Elle fut reprise au Théâtre du Palais royal, à partir du 15 février, « avec le ballet et les ornements ». La musique était de Lully, la chorégraphie de Beauchamp et les costumes réalisés par le tailleur Baraillon. Le Ballet comportait trois actes.
Une reprise eut lieu au Théâtre du Palais royal en février 1668, sans le ballet ni la musique, afin de servir de complément de programme à Amphitryon. C’est sous cette forme qu’elle fut publiée par Molière la même année.
Parmi les danseurs figuraient le Roi et M. de Villeroi, costumés en Égyptiens, M. de Saint-Aignan. Molière était Sganarelle, La Thorillière Géronimo, Brécourt et du Croisy, masqués, les docteurs Pancrace et Marphurius, Louis Béjart Alcantor, La Grange Alcidas, la Du Parc Dorimène, Madeleine Béjart et Catherine de Brie deux Egyptiennes.
Chaque acte se terminait par un ballet qui était un prolongement de l’action. Le chant, la danse et la musique instrumentale y avait une importance à peu près égale à celle de la pièce proprement dite.
Mlle Hilaire chanta le Récit de la Beauté dans la deuxième scène (*), Destival chanta le Récit d’un Magicien dans la troisième entrée, Anna Bergerotti, Giuseppe Chiarini, Bordigoni, Jon. Agustin, Taillavaca et Angelo Michaël chantèrent le Concert espagnol dans la quatrième scène de l’acte III. Jean-Baptiste Lully figura dans la septième entrée Le Charivari grotesque.
(*) Sganarelle, reste seul… Il se plaint, après le discours de sa maîtresse, d’une pesanteur de tête épouvantable, et se mettant dans un coin pour dormir, voit une femme représentée par Mademoiselle Hylaire qui chante ce récit : Si l’Amour vous soumet à des lois inhumaines…

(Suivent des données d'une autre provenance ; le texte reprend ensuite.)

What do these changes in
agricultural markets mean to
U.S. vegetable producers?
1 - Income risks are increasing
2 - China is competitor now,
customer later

Jean Loret, dans La Muze historique, décrivit ainsi la représentation :
Sur le soir, une Comédie/Très abondante en mélodie/Sujet parfaitement joly/Où les sieurs Molière et Lully/Deux rares Hommes, ce me semble/Ont joint leur talent ensemble/Lully payant d’accord divers/L’autre d’intrigues et de Vers/Cette pièce (dis-je) galante/Qui me parut toute charmante/Et de laquelle à mon avis/Les Spectateurs furent ravis/Fut joüée avec excélence/Devant cette noble Eminence./Ces deux Filles qui par leurs voix/Ont charmé la cour tant de fois/Sçavoir Mademoizelle Hilaire/Qui ne sçaurait chanter sans plaire/Et La-Barre qui plainement/Dompte les coeurs à tout moment/Par le rare et double avantage/De son chant et de son vizage/Joüérent si bien leur rolet/Dans la Pièce et le Balet/Remeplis d’agréables mélanges/Que , certainement leurs voix d’anges/Furent dans ces contentemens/Un des plus doux ravissemens.

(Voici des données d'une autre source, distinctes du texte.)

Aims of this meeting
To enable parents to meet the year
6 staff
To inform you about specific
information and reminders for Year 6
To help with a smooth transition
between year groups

Chaque acte se terminait par des entrées de ballet :
Acte I
Première entrée : la Jalousie, les Chagrins et les Soupçons, avec Dolivet et Desbrosses
Seconde entrée : Quatre Plaisants ou Goguenards, avec le comte d’Armagnac, Beauchamp
Acte II
Troisième entrée : Deux Egyptiens et quatre Egyptiennes, avec le Roi et le marquis de Villeroy,
Quatrième entrée : Un magicien fait sortir quatre démons, avec Beauchamp
Acte III
Cinquième entrée : Un maître à danser vient enseigner une courante à Sganarelle, avec Dolivet,
Sixième entrée : deux Espagnols et deux Espagnoles,
Septième entrée : un Charivari grotesque, avec Jean-Baptiste Lully,
Huitième entrée : Quatre Galants cajolant la Femme de Sganarelle, avec M. le Duc, le duc de Saint-Aignan, Beauchamp
Elle fut reprise deux fois au Louvre, puis deux fois chez Monsieur, frère du Roi, puis au Palais Royal le 15 février 1664, pour douze représentations. Les recettes couvraient difficilement les frais liés aux nombreux danseurs et musiciens.

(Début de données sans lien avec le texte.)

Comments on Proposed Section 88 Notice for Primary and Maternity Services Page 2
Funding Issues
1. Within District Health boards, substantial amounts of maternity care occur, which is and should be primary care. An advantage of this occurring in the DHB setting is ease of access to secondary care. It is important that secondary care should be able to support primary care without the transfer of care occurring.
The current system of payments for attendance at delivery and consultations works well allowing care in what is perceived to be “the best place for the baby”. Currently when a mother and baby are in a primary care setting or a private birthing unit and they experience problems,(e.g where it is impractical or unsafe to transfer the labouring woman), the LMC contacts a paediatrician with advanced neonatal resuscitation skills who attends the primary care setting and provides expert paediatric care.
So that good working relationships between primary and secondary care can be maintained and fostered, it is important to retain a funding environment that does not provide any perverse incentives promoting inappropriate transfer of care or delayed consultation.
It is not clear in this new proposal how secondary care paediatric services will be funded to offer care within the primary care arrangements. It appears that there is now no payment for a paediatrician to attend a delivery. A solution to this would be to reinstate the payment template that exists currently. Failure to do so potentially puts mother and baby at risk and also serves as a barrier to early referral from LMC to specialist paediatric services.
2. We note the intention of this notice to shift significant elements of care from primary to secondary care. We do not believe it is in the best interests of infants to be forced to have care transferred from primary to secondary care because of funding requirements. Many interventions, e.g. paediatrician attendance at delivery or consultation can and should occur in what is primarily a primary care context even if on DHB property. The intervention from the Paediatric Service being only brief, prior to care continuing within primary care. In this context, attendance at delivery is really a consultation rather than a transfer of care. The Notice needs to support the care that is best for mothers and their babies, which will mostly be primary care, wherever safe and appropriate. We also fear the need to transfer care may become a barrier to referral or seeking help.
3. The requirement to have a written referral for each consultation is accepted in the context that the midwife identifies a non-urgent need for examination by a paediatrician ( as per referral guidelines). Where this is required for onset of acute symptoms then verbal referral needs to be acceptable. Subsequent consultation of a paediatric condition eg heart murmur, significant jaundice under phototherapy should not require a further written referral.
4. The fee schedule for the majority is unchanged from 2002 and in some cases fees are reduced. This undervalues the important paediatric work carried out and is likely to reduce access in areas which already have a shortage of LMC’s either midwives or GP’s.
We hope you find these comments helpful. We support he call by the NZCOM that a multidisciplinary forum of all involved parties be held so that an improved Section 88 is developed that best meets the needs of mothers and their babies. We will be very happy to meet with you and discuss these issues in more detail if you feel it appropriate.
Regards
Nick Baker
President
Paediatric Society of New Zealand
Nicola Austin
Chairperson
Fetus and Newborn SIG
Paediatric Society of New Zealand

Elle fut reprise à Versailles, le 13 mai 1664, le dernier jour de la fête des Plaisirs de l’île enchantée.
Le texte est en majeure partie perdu ; on ne dispose que la réduction en un acte, et sans ballets, réalisée par Molière pour une nouvelle reprise en 1668, pour accompagner Amphytrion.
La pièce fut toutefois mise en vers par un anonyme, en 1674.
En 1672, elle reparut sous la forme d’une comédie-ballet en trois actes, mais Molière ayant rompu avec Lully, Charpentier composa une nouvelle musique et Beauchamp dressa une nouvelle chorégraphie.
La BNF conserve la partition de 1664 copiée par l’atelier de Philidor.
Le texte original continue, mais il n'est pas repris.